A Deepmind developer gives a glimpse into Google’s chat AI lab on Twitter, demonstrating a capability that ChatGPT still lacks.
In May, Deepmind introduced Flamingo, a multimodal AI model that combines image processing (Deepmind Perceiver) and language (Deepmind Chinchilla). This visual language model processed images and associated text during training, developing a rudimentary understanding of the subjects in images.
Thanks to the language model and via a complementary dialog interface, the Flamingo system can answer questions about the image content and be guided to a more detailed result or asked for background information. This multimodality is still unknown to ChatGPT.
Ice crusher, garlic or potato press
Oriol Vinyals, Research Director and Deep Learning Lead at Google’s sister company Deepmind, now shows an impressive new Flamingo presentation on Twitter.
A visually challenging photo of his father’s used potato press serves as the starting point: Flamingo first guesses an ice crusher and is then guided to the correct result by the user through two feedbacks. When asked, Flamingo explains how the potato press works.
Back in May, Deepmind researcher Roman Ring demonstrated Flamingo’s image analysis and dialog capabilities using a special photo (see tweet below). What makes it special is the humor, which is only revealed through contextual and social understanding: President Obama secretly puts his foot on the scale so that the person on the scale will show a higher weight. People in the scene laugh.
The photo is also special because Tesla’s former AI chief, Andrei Karpathy, wrote about a decade ago that the AI industry was still “very, very far from” understanding the content of it. Does Flamingo get the humor?
10 yrs ago @karpathy wrote a blog post on the outlook of AI: https://t.co/bbp5in8tfc in which he describes how difficult it would be for an AI to understand a given photo, concluding "we are very, very far and this depresses me."
Today, our Flamingo steps up to the challenge. pic.twitter.com/JFmrMZTrUw
— Roman Ring (@Inoryy) May 6, 2022
Karpathy called the Flamingo demonstration in May “not exactly convincing, but cute.” He criticized incorrect and sometimes inaccurate answers and strong guidance from the questions. Based on the demo, it was not clear whether Flamingo really got the joke – but the system was “clearly on track to,” Karpathy wrote.

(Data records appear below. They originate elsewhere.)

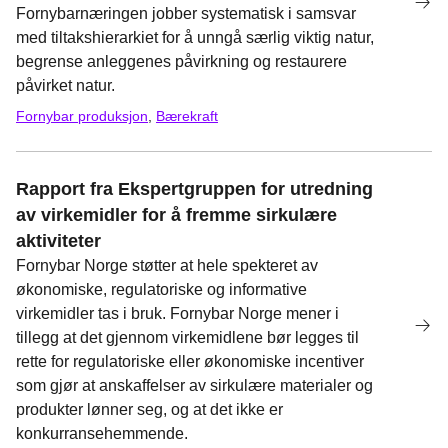
Fornybarnæringen jobber systematisk i samsvar
med tiltakshierarkiet for å unngå særlig viktig natur,
begrense anleggenes påvirkning og restaurere
påvirket natur.
Fornybar produksjon
,
Bærekraft
bærekraft1
Rapport fra Ekspertgruppen for utredning
av virkemidler for å fremme sirkulære
aktiviteter
Fornybar Norge støtter at hele spekteret av
økonomiske, regulatoriske og informative
virkemidler tas i bruk. Fornybar Norge mener i
tillegg at det gjennom virkemidlene bør legges til
rette for regulatoriske eller økonomiske incentiver
som gjør at anskaffelser av sirkulære materialer og
produkter lønner seg, og at det ikke er
konkurransehemmende.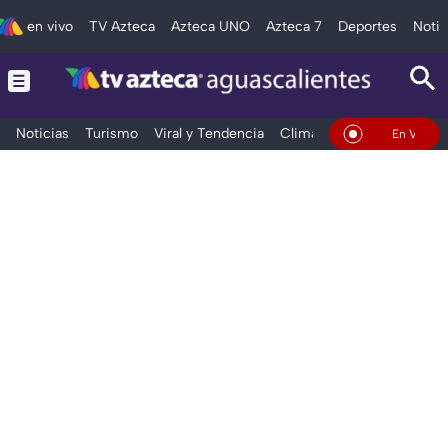
en vivo
TV Azteca
Azteca UNO
Azteca 7
Deportes
Notic
Noticias
Turismo
Viral y Tendencia
Clima
Deportes
Espec
En Vivo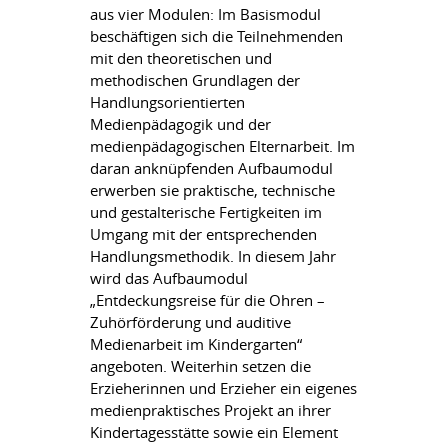
aus vier Modulen: Im Basismodul
beschäftigen sich die Teilnehmenden
mit den theoretischen und
methodischen Grundlagen der
Handlungsorientierten
Medienpädagogik und der
medienpädagogischen Elternarbeit. Im
daran anknüpfenden Aufbaumodul
erwerben sie praktische, technische
und gestalterische Fertigkeiten im
Umgang mit der entsprechenden
Handlungsmethodik. In diesem Jahr
wird das Aufbaumodul
„Entdeckungsreise für die Ohren –
Zuhörförderung und auditive
Medienarbeit im Kindergarten“
angeboten. Weiterhin setzen die
Erzieherinnen und Erzieher ein eigenes
medienpraktisches Projekt an ihrer
Kindertagesstätte sowie ein Element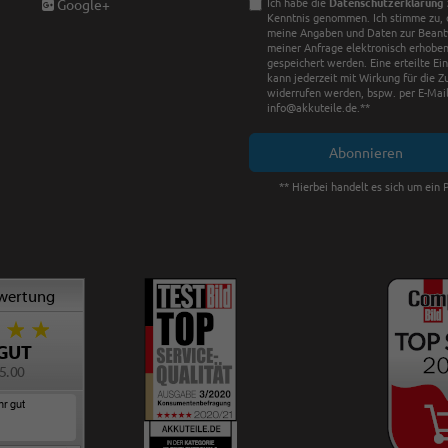
Ich habe die
Daten­schutz­erklärung
Google+
Kenntnis genommen. Ich stimme zu, 
meine Angaben und Daten zur Bean
meiner Anfrage elektronisch erhobe
gespeichert werden. Eine erteilte Ei
kann jederzeit mit Wirkung für die Z
widerrufen werden, bspw. per E-Mail
info@akkuteile.de.**
Abonnieren
** Hierbei handelt es sich um ein P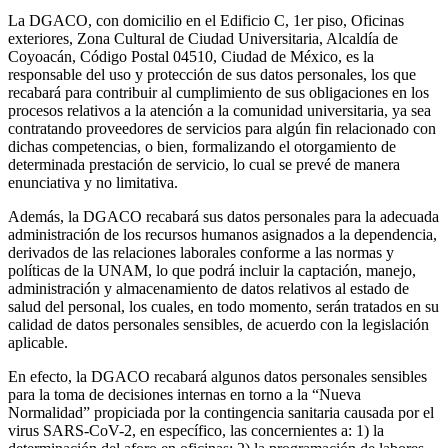
La DGACO, con domicilio en el Edificio C, 1er piso, Oficinas
exteriores, Zona Cultural de Ciudad Universitaria, Alcaldía de
Coyoacán, Código Postal 04510, Ciudad de México, es la
responsable del uso y protección de sus datos personales, los que
recabará para contribuir al cumplimiento de sus obligaciones en los
procesos relativos a la atención a la comunidad universitaria, ya sea
contratando proveedores de servicios para algún fin relacionado con
dichas competencias, o bien, formalizando el otorgamiento de
determinada prestación de servicio, lo cual se prevé de manera
enunciativa y no limitativa.
Además, la DGACO recabará sus datos personales para la adecuada
administración de los recursos humanos asignados a la dependencia,
derivados de las relaciones laborales conforme a las normas y
políticas de la UNAM, lo que podrá incluir la captación, manejo,
administración y almacenamiento de datos relativos al estado de
salud del personal, los cuales, en todo momento, serán tratados en su
calidad de datos personales sensibles, de acuerdo con la legislación
aplicable.
En efecto, la DGACO recabará algunos datos personales sensibles
para la toma de decisiones internas en torno a la “Nueva
Normalidad” propiciada por la contingencia sanitaria causada por el
virus SARS-CoV-2, en específico, las concernientes a: 1) la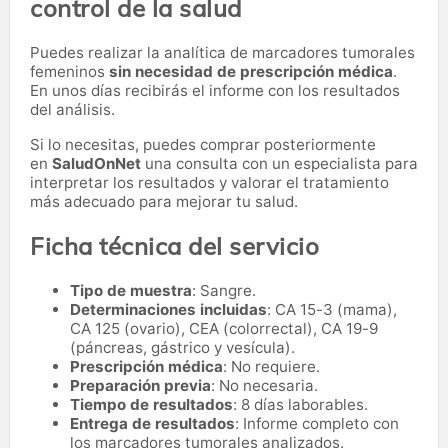
control de la salud
Puedes realizar la analítica de marcadores tumorales
femeninos
sin necesidad de prescripción médica
.
En unos días recibirás el informe con los resultados
del análisis.
Si lo necesitas,
puedes comprar posteriormente
en
SaludOnNet
una consulta con un especialista para
interpretar los resultados y valorar el tratamiento
más adecuado para mejorar tu salud.
Ficha técnica del servicio
Tipo de muestra
: Sangre.
Determinaciones incluidas
: CA 15-3 (mama),
CA 125 (ovario), CEA (colorrectal), CA 19-9
(páncreas, gástrico y vesícula).
Prescripción médica
: No requiere.
Preparación previa
: No necesaria.
Tiempo de resultados
: 8 días laborables.
Entrega de resultados
: Informe completo con
los marcadores tumorales analizados.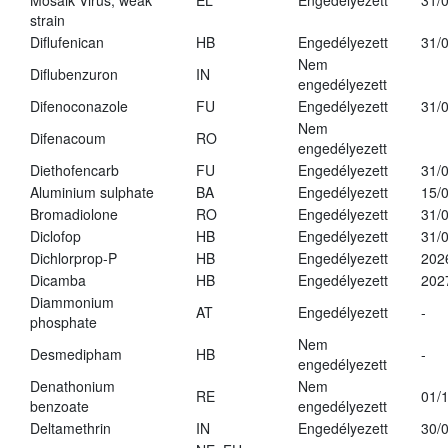
Mosaik Virus, weak
EL
Engedélyezett
31/
strain
Diflufenican
HB
Engedélyezett
31/
Nem
Diflubenzuron
IN
engedélyezett
Difenoconazole
FU
Engedélyezett
31/
Nem
Difenacoum
RO
engedélyezett
Diethofencarb
FU
Engedélyezett
31/
Aluminium sulphate
BA
Engedélyezett
15/
Bromadiolone
RO
Engedélyezett
31/
Diclofop
HB
Engedélyezett
31/
Dichlorprop-P
HB
Engedélyezett
202
Dicamba
HB
Engedélyezett
202
Diammonium
AT
Engedélyezett
-
phosphate
Nem
Desmedipham
HB
-
engedélyezett
Denathonium
Nem
RE
01/
benzoate
engedélyezett
Deltamethrin
IN
Engedélyezett
30/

Is Google under pressure from ChatGPT?
Some people in editorial and social media are claiming that ChatGPT is a threat to Google’s core Internet search business. The New York Times also reports that Google has issued “Code Red” over ChatGPT, saying the system poses a fundamental threat to Google’s business. This is although ChatGPT currently mainly generates fictitious and generic texts or corrects simple code. It is not good at providing reliable answers to questions.
The ChatGPT experience is undoubtedly impressive, but it lacks reliable facts for a Google competitor. Even if OpenAI were to achieve high reliability, there would still be many unanswered questions about timeliness, source transparency, copyright, and scaling, as I point out elsewhere.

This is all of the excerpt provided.